▸ **Seitenauszug**
********

Durchsichtig ist das Schwarze Meer, zusammengeklappt sind die Liegestühle – und schwarz sieht Ewelina Welikova. Ihr Geschäft sind Ferienwohnungen in Wlas.
Sie befürchtet, dass bald das ganze Dorf an der bulgarischen Schwarzmeerküste zusammenklappt wie die Liegestühle. «Es ist sehr schwierig», sagt sie. «Wir müssen lernen, ohne die Russen zu leben.» Ein Satz, gesagt mit Bedauern, der selten geworden ist in Europa.
Die Wohnungen stehen leer
Das Dorf Wlas besteht aus Apartments, deren Terrassen keine seltsame Ausbuchtung auslassen, um ihren Besitzern Meerblick zu ermöglichen. Vier von fünf dieser Wohnungen gehören Russen oder Russinnen – nicht den Oligarchen, sondern der Mittelklasse. Jetzt stehen die Wohnungen leer.
«Die Russen können nicht mehr kommen», sagt Ewelina Welikova. Es gibt keine Flüge aus Russland. Die Russen können ihre Wohnungen auch nicht verkaufen, obwohl einige Bulgarinnen gerne kaufen würden: Für den Verkauf müssten sie herkommen aus Russland. Geld überweisen auf ein russisches Konto geht nämlich nicht. Der Zahlungsverkehr mit Russland funktioniert kaum noch.

********

▸ **Folgende Daten**
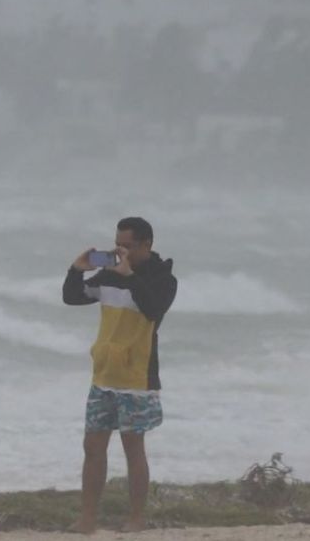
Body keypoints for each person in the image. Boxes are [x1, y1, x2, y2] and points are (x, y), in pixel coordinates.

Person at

********

▸ **Aufgaben**
1: Beantworten Sie zum Text über das Dorf Wlas die folgenden Fragen:
(a) Womit verdient Ewelina Welikova ihr Geld?
(b) Wie viele der Wohnungen in Wlas gehören Russen oder Russinnen?
(c) Was gibt es laut Text aus Russland nicht mehr?
2: Schreiben Sie aus dem Text über das Dorf Wlas die Stelle von „Durchsichtig ist das“ bis einschließlich „die Wohnungen leer.“ wortgetreu ab.

▸ **Antworten je Aufgabe**
1:
(a) Mit Ferienwohnungen in Wlas.
(b) Vier von fünf.
(c) Flüge.

2:
Durchsichtig ist das Schwarze Meer, zusammengeklappt sind die Liegestühle – und schwarz sieht Ewelina Welikova. Ihr Geschäft sind Ferienwohnungen in Wlas.
Sie befürchtet, dass bald das ganze Dorf an der bulgarischen Schwarzmeerküste zusammenklappt wie die Liegestühle. «Es ist sehr schwierig», sagt sie. «Wir müssen lernen, ohne die Russen zu leben.» Ein Satz, gesagt mit Bedauern, der selten geworden ist in Europa.
Die Wohnungen stehen leer
Das Dorf Wlas besteht aus Apartments, deren Terrassen keine seltsame Ausbuchtung auslassen, um ihren Besitzern Meerblick zu ermöglichen. Vier von fünf dieser Wohnungen gehören Russen oder Russinnen – nicht den Oligarchen, sondern der Mittelklasse. Jetzt stehen die Wohnungen leer.